### Description of the task
Give back the entries exactly as they read, leaving each image out.

[Stored dataset items]
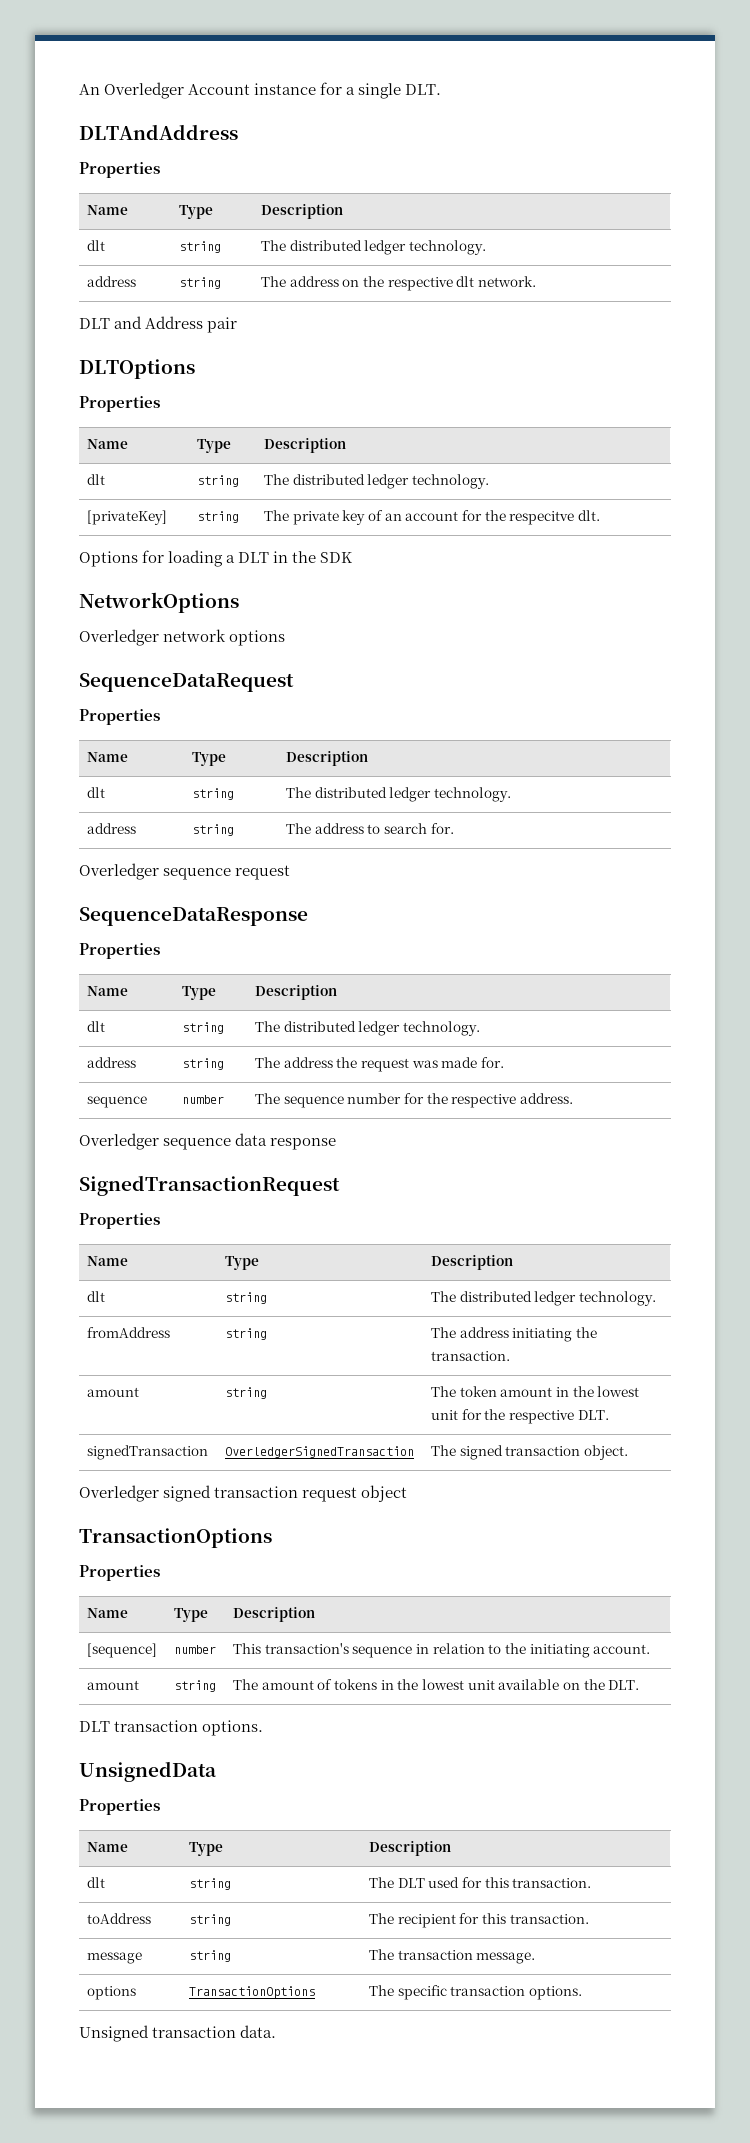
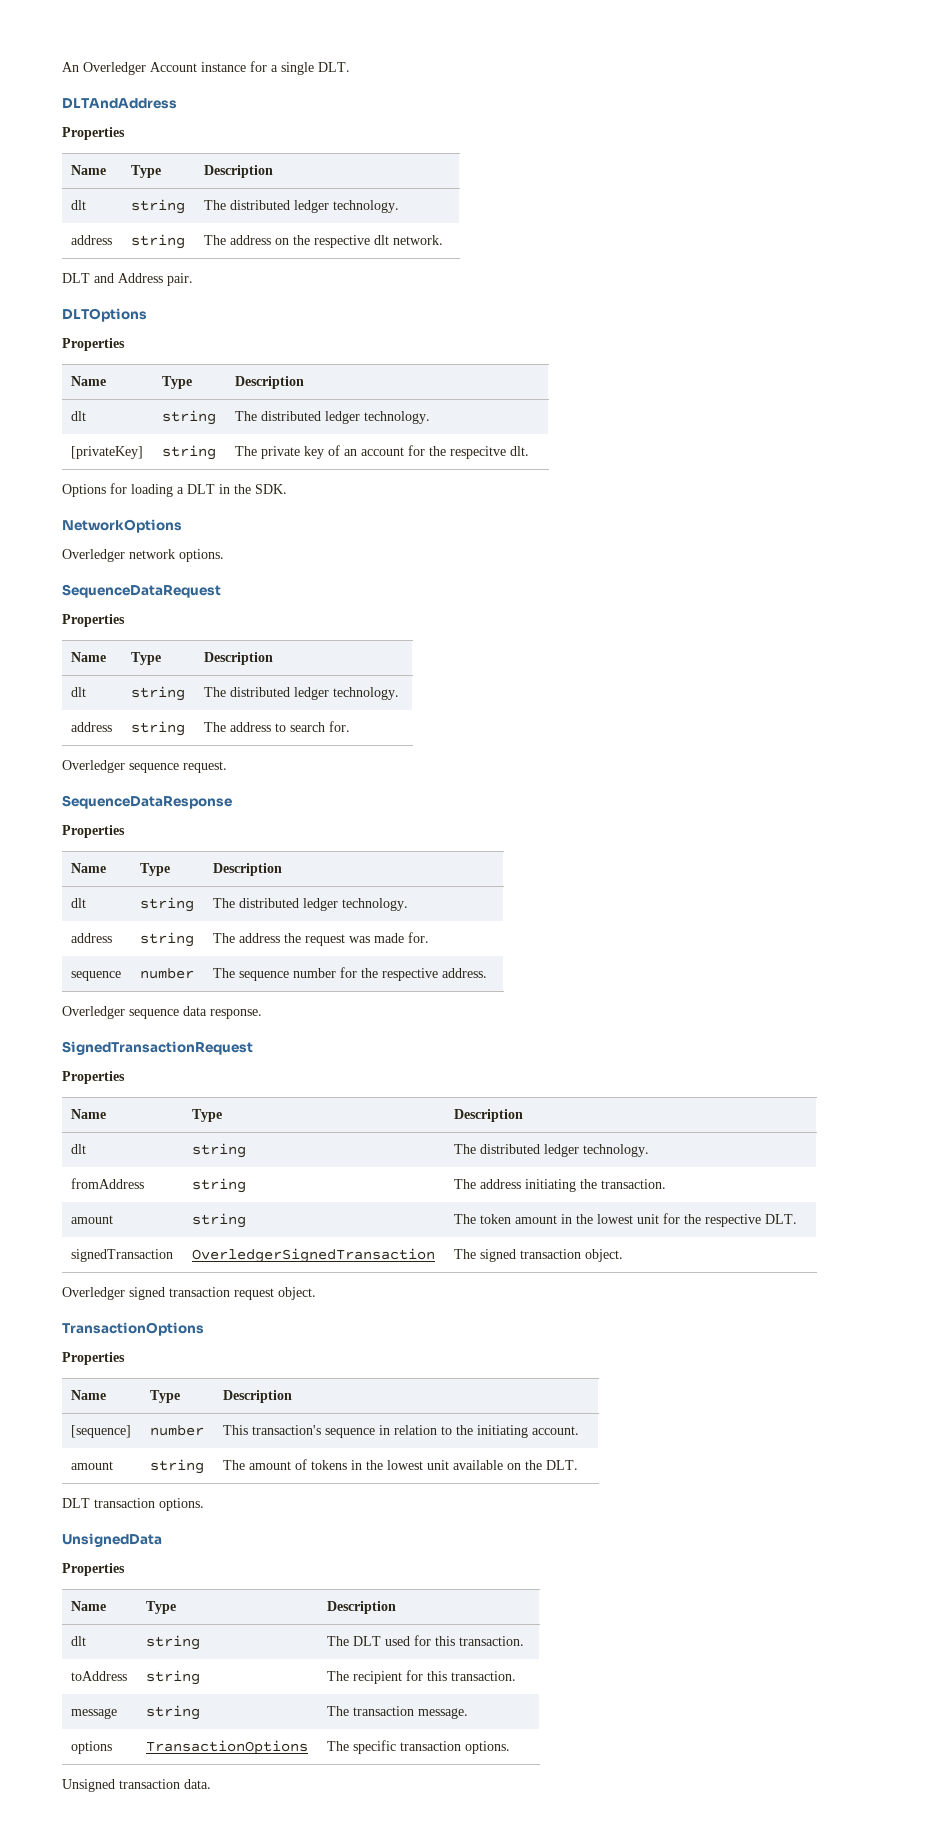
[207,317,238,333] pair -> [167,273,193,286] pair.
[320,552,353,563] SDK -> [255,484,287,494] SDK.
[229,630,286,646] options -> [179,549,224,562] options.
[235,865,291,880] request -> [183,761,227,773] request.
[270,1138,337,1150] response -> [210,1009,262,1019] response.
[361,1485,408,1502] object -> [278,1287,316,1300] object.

### Result for this task
[207,317,238,333] pair -> [167,273,193,286] pair.
[320,552,353,563] SDK -> [255,484,287,494] SDK.
[229,630,286,646] options -> [179,549,224,562] options.
[235,865,291,880] request -> [183,761,227,773] request.
[270,1138,337,1150] response -> [210,1009,262,1019] response.
[361,1485,408,1502] object -> [278,1287,316,1300] object.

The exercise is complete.